日本に慶長(1596~1615)頃に伝来したとされるが、以降、慶長初期に流行した火皿の大きな河骨型(こうぼねがた)と呼ばれるもの、元和・寛永(1615~1644)頃に遊侠の徒が護身用に用いた鉄製の長い「喧嘩煙管」など、時代によりさまざまな形のものがある。「俳諧・毛吹草‐四」には、近江水口、肥後隈本などの名産としてキセルが挙げられており、近世初期にはかなり普及していたことが知られる。

━━━━━━━━━━━━━━━━

» **課題**:
- a) 本文に出てくる元号をすべて挙げよ。
- b) 本文の「日本に慶長」で始まる段落を、主な事実を残して箇条書きにまとめよ。

━━━━━━━━━━━━━━━━

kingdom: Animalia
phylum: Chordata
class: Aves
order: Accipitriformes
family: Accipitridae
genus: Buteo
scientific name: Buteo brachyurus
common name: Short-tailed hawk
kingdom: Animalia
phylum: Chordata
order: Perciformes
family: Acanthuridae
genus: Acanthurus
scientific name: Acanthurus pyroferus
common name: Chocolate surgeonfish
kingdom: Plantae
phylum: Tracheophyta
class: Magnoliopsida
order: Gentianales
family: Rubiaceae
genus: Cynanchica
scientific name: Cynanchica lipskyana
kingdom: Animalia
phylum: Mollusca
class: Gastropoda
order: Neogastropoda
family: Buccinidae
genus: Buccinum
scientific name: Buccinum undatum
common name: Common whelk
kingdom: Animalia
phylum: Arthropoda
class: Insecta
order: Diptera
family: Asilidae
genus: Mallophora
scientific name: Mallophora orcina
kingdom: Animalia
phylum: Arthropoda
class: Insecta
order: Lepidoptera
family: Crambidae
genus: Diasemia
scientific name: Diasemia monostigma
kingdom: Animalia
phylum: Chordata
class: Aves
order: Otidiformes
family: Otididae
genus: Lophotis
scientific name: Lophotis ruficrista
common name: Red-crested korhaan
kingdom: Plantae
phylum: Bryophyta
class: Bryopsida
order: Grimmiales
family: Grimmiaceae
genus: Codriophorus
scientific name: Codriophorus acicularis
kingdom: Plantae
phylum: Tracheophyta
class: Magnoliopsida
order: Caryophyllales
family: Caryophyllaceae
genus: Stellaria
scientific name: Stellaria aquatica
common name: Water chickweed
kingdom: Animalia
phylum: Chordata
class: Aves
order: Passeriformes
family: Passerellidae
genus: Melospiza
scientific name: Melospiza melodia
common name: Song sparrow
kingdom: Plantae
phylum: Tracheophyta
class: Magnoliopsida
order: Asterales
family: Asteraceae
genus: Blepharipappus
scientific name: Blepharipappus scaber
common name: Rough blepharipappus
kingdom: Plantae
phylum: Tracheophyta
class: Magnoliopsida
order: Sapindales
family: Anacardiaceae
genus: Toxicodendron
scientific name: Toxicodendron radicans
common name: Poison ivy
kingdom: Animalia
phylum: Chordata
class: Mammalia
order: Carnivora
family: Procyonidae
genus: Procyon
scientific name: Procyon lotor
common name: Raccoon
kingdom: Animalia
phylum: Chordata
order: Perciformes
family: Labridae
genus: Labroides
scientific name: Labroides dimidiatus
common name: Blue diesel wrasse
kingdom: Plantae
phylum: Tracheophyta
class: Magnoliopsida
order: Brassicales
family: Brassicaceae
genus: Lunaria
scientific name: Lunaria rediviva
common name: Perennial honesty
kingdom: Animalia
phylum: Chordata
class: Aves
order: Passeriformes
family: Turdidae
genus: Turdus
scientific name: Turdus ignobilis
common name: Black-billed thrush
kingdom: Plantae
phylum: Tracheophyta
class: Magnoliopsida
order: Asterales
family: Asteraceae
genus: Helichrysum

━━━━━━━━━━━━━━━━

» **各問の解答**:
- a) 慶長、元和、寛永

- b)
- 慶長(1596~1615)頃に日本へ伝来したとされる。
- 時代によって形はさまざまである。
- 慶長初期には、火皿の大きな河骨型(こうぼねがた)が流行した。
- 元和・寛永(1615~1644)頃には、遊侠の徒が鉄製の長い「喧嘩煙管」を護身用に用いた。
- 「俳諧・毛吹草‐四」は、近江水口、肥後隈本などの名産としてキセルを挙げている。
- そのことから、近世初期にはかなり普及していたことが知られる。